═════ RECORDS FOR THE TASK

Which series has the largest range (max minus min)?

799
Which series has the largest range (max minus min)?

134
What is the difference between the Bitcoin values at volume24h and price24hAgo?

══════════

Rewrite the entries above, replacing each "range" with "spread" and leaving everything else as it is.

» RESPONSE AREA:
Which series has the largest spread (max minus min)?

799
Which series has the largest spread (max minus min)?

134
What is the difference between the Bitcoin values at volume24h and price24hAgo?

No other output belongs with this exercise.